C-D : Ce qui était important pour moi, c’était de présenter un artiste sous une perspective qui me tient à cœur ; Cet homme qui a finalement réussi à percer très tardivement, seulement à l’âge de 40 ans. C’était un homme issu d’un milieu populaire, qui n’avait pas de parents artistes, pas de parents bourgeois, il n’était pas bon non plus à l’école, et était myope, il avait donc certaines difficultés, mais il aimait beaucoup lire ; c’était un homme riche de sa propre recherche de culture, mais qui n’était pas dans les moules classiques. Et finalement, il a réussit à abattre les murs simplement grâce à la force de ses convictions. C’est cela que je voulais montrer, je voulais montrer la personnalité d’un homme déterminé qui va jusqu’au bout de ses rêves contre l’avis du plus grand nombre. Je pense que c’est ça qu’il faut en retenir, au-delà de simplement ses œuvres, c’est la détermination et le fait que chacun peut créer son propre destin grâce à sa volonté.

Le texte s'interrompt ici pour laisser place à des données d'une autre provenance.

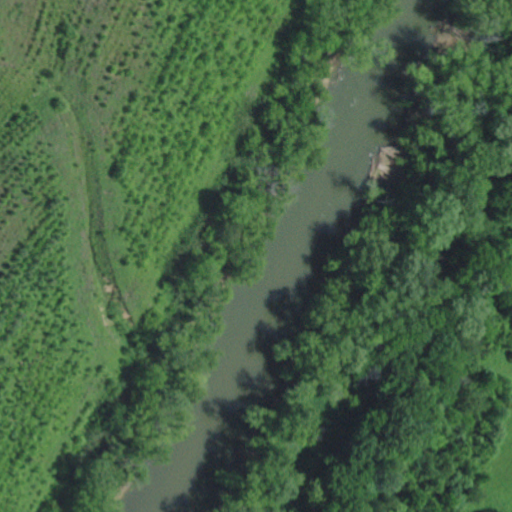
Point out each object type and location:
river: (284, 258)
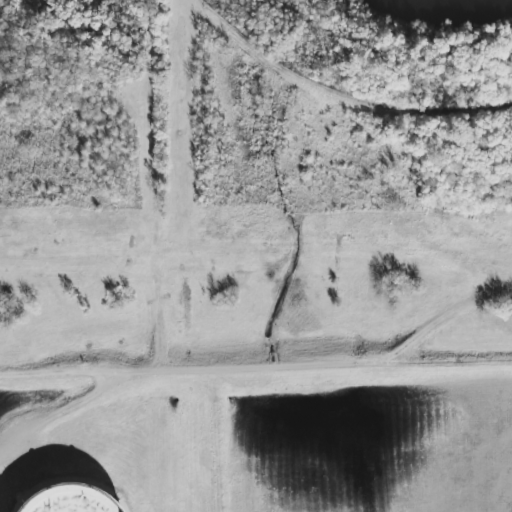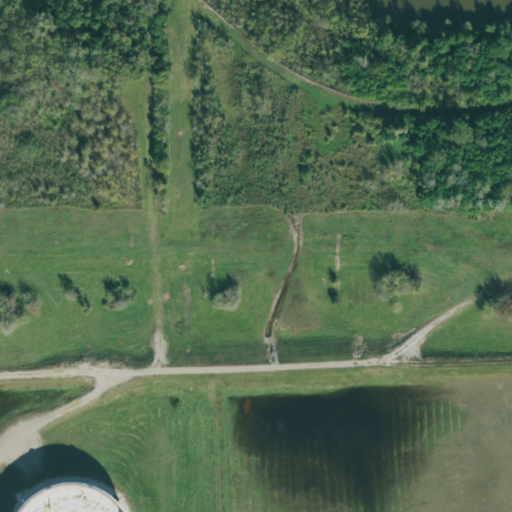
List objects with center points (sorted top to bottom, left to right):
river: (466, 5)
road: (444, 322)
road: (256, 370)
road: (58, 416)
building: (58, 499)
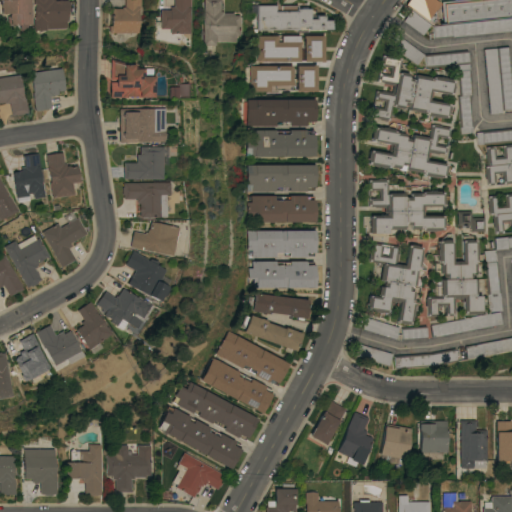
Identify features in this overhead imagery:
road: (359, 8)
building: (423, 8)
building: (474, 9)
building: (15, 11)
building: (16, 11)
building: (50, 13)
building: (418, 13)
building: (48, 14)
building: (123, 17)
building: (124, 17)
building: (174, 17)
building: (176, 17)
building: (289, 18)
building: (286, 19)
building: (415, 21)
building: (217, 23)
building: (218, 23)
building: (471, 26)
building: (471, 27)
building: (278, 47)
building: (280, 47)
building: (313, 47)
building: (311, 48)
building: (404, 48)
road: (508, 50)
building: (445, 58)
building: (271, 77)
building: (306, 77)
building: (271, 78)
building: (305, 78)
building: (498, 78)
building: (130, 79)
building: (495, 79)
building: (127, 82)
building: (44, 86)
building: (45, 86)
building: (409, 91)
building: (11, 93)
building: (416, 93)
building: (12, 94)
building: (463, 97)
building: (278, 111)
building: (279, 111)
building: (462, 114)
building: (141, 124)
building: (139, 125)
road: (45, 130)
building: (494, 135)
building: (279, 142)
building: (279, 143)
building: (409, 150)
building: (408, 151)
building: (145, 163)
building: (145, 163)
building: (498, 163)
building: (498, 164)
building: (60, 174)
building: (59, 175)
building: (279, 176)
building: (28, 177)
building: (278, 177)
building: (26, 179)
road: (102, 191)
building: (147, 196)
building: (146, 197)
building: (5, 203)
building: (4, 204)
building: (281, 208)
building: (403, 208)
building: (279, 209)
building: (400, 211)
building: (500, 211)
building: (501, 213)
building: (464, 219)
building: (469, 220)
building: (153, 238)
building: (155, 238)
building: (62, 239)
building: (61, 240)
building: (279, 242)
building: (281, 242)
building: (502, 242)
building: (502, 242)
building: (26, 257)
building: (25, 258)
building: (454, 259)
road: (341, 263)
building: (511, 268)
building: (511, 268)
building: (281, 273)
building: (145, 274)
building: (280, 274)
building: (143, 276)
building: (6, 277)
building: (8, 277)
building: (455, 278)
building: (394, 280)
building: (491, 280)
building: (396, 286)
building: (458, 292)
building: (279, 304)
building: (278, 305)
building: (475, 306)
building: (120, 307)
building: (123, 307)
building: (465, 323)
building: (89, 325)
building: (90, 325)
building: (379, 327)
road: (497, 331)
building: (271, 332)
building: (273, 332)
building: (413, 332)
building: (55, 344)
building: (58, 344)
building: (492, 345)
building: (488, 346)
building: (372, 354)
building: (250, 357)
building: (251, 357)
building: (424, 358)
building: (30, 359)
building: (29, 360)
building: (4, 377)
building: (234, 385)
building: (235, 385)
road: (413, 390)
building: (214, 408)
building: (212, 410)
building: (326, 421)
building: (325, 422)
road: (221, 431)
building: (429, 436)
building: (196, 437)
building: (199, 437)
building: (354, 438)
building: (432, 438)
building: (352, 439)
building: (394, 440)
building: (502, 440)
building: (392, 441)
building: (501, 441)
building: (469, 443)
building: (471, 444)
building: (127, 465)
building: (125, 466)
building: (84, 467)
building: (38, 468)
building: (39, 468)
building: (84, 468)
building: (5, 474)
building: (6, 474)
building: (194, 474)
building: (195, 475)
building: (281, 499)
building: (280, 501)
building: (316, 503)
building: (317, 503)
building: (453, 503)
building: (452, 504)
building: (495, 504)
building: (497, 504)
building: (365, 505)
building: (409, 505)
building: (410, 505)
building: (364, 506)
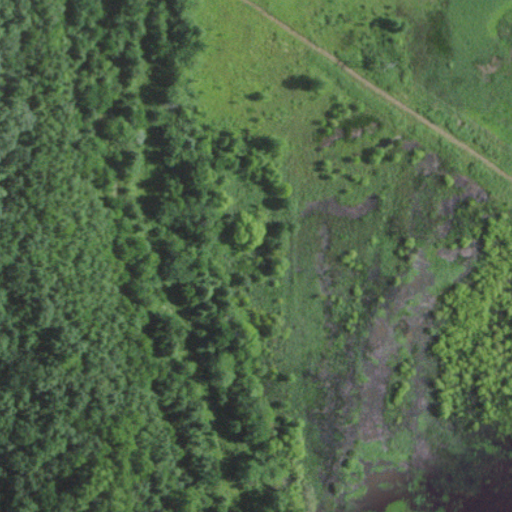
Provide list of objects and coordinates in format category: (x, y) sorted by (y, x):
power tower: (378, 66)
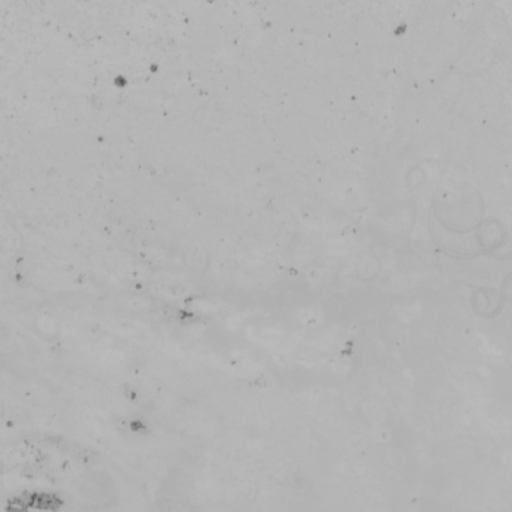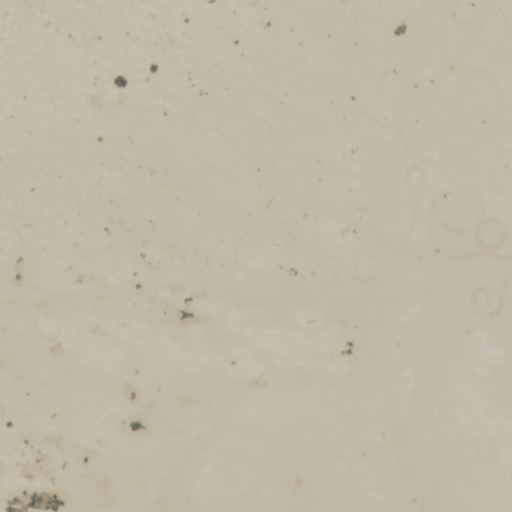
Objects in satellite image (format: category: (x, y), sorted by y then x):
road: (507, 501)
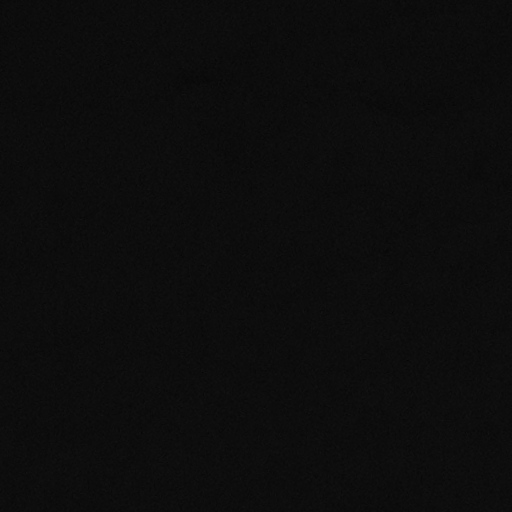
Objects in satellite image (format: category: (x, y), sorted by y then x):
river: (253, 232)
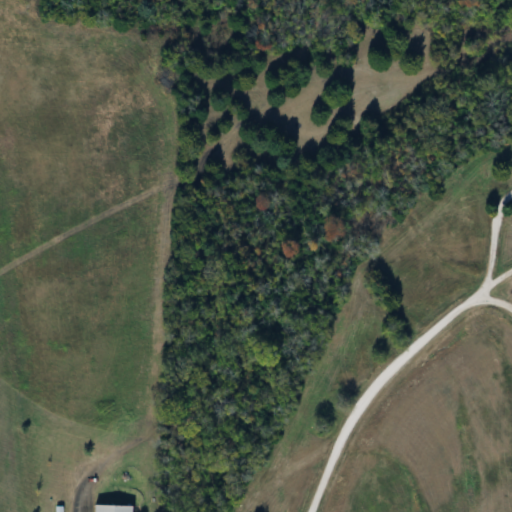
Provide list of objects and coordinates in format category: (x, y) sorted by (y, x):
road: (511, 203)
road: (493, 298)
road: (371, 383)
building: (107, 408)
building: (113, 509)
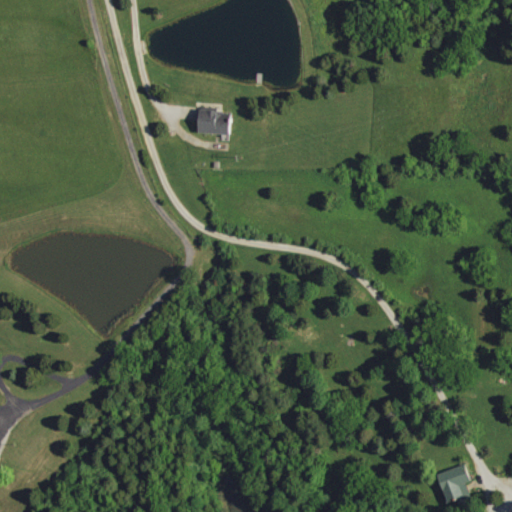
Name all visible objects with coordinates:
road: (135, 41)
building: (217, 121)
road: (164, 216)
road: (294, 248)
road: (11, 400)
building: (457, 483)
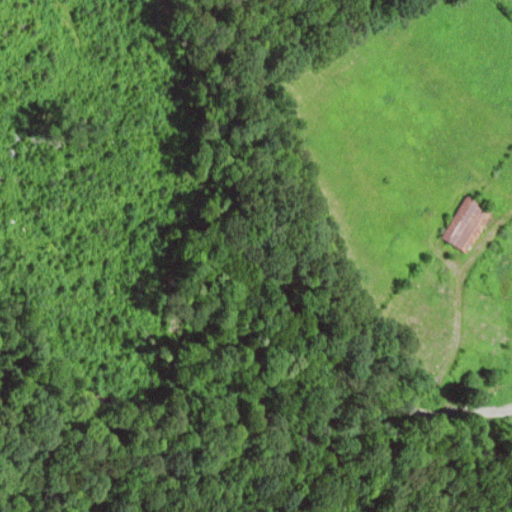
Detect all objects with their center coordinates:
building: (463, 223)
road: (479, 409)
road: (285, 465)
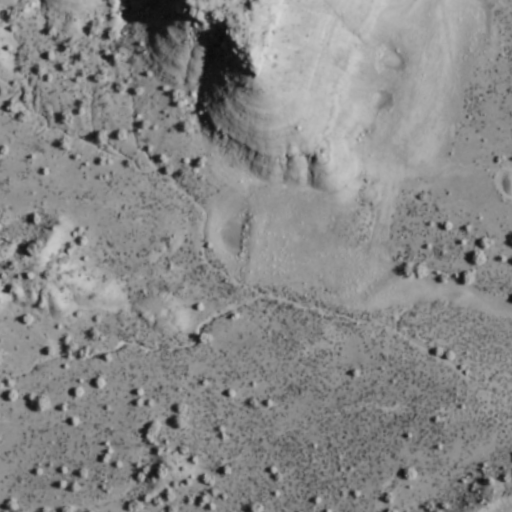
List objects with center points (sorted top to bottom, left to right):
road: (445, 307)
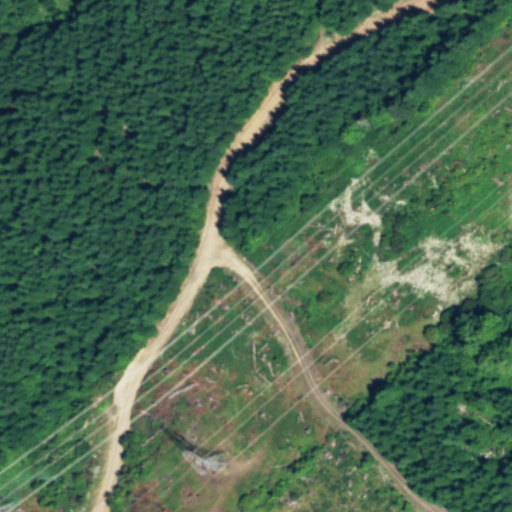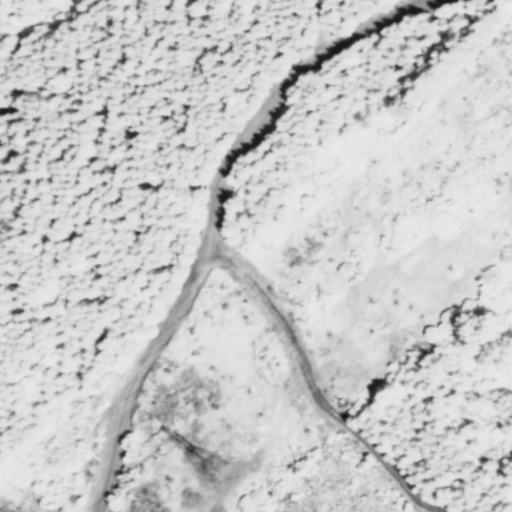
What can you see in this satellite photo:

Comment mettez-vous cette exposition en perspective  dans notre temps ?

S-C : La mise en perspective de cette exposition dans notre temps, je la vois au travers du prisme de mon activité, c’est-à-dire que je suis extrêmement intéressée de voir la manière dont Rodin, jeune, commence à créer, vivre, diffuser son œuvre, à côté des travaux de commande qu’il faisait pour Carrier-Belleuse et ensuite avec Vanras Bourg. L’exposition révèle aussi que tous les artistes de tout temps ont eu ces questions de production de leur œuvre, de diffusion, de lieu, de moyens, et effectivement, comme l’a rappelé Cyrielle Durox, il y a une modernité incroyable à organiser cette exposition en 1899 qui par le hasard de la vie va se retrouver être une exposition monographique, qui va ensuite être diffusée. Cette exposition met en lumière aussi toutes ces questions qui, certes, sont certainement moins brillantes que la création elle-même, mais qui en fait sont essentielles à la création. Rodin est confronté à ces questions-là, et va les régler avec la force qu’on lui connaît.

Puis évidemment, sur le plan artistique et de l’histoire de l’art, et de son influence, il a énormément apporté, il crée une rupture et apporte la modernité ; on voit une évolution dans l’exposition de ses toutes premières sculptures, très influencées par le XVIIIe siècle, jusqu’à Un des bourgeois de calais, qui selon moi, est une des plus belles œuvres que nous présentons et qui marque, effectivement, ce Rodin brillant, qui a quitté tout académisme et qui va ensuite être le maître pour de très nombreux sculpteurs du début du XXe siècle jusqu’à aujourd’hui.

L'art, c'est la plus sublime mission de l'homme, puisque c'est l'exercice de la pensée, qui cherche à comprendre le monde et qui cherche à le faire, comprendre.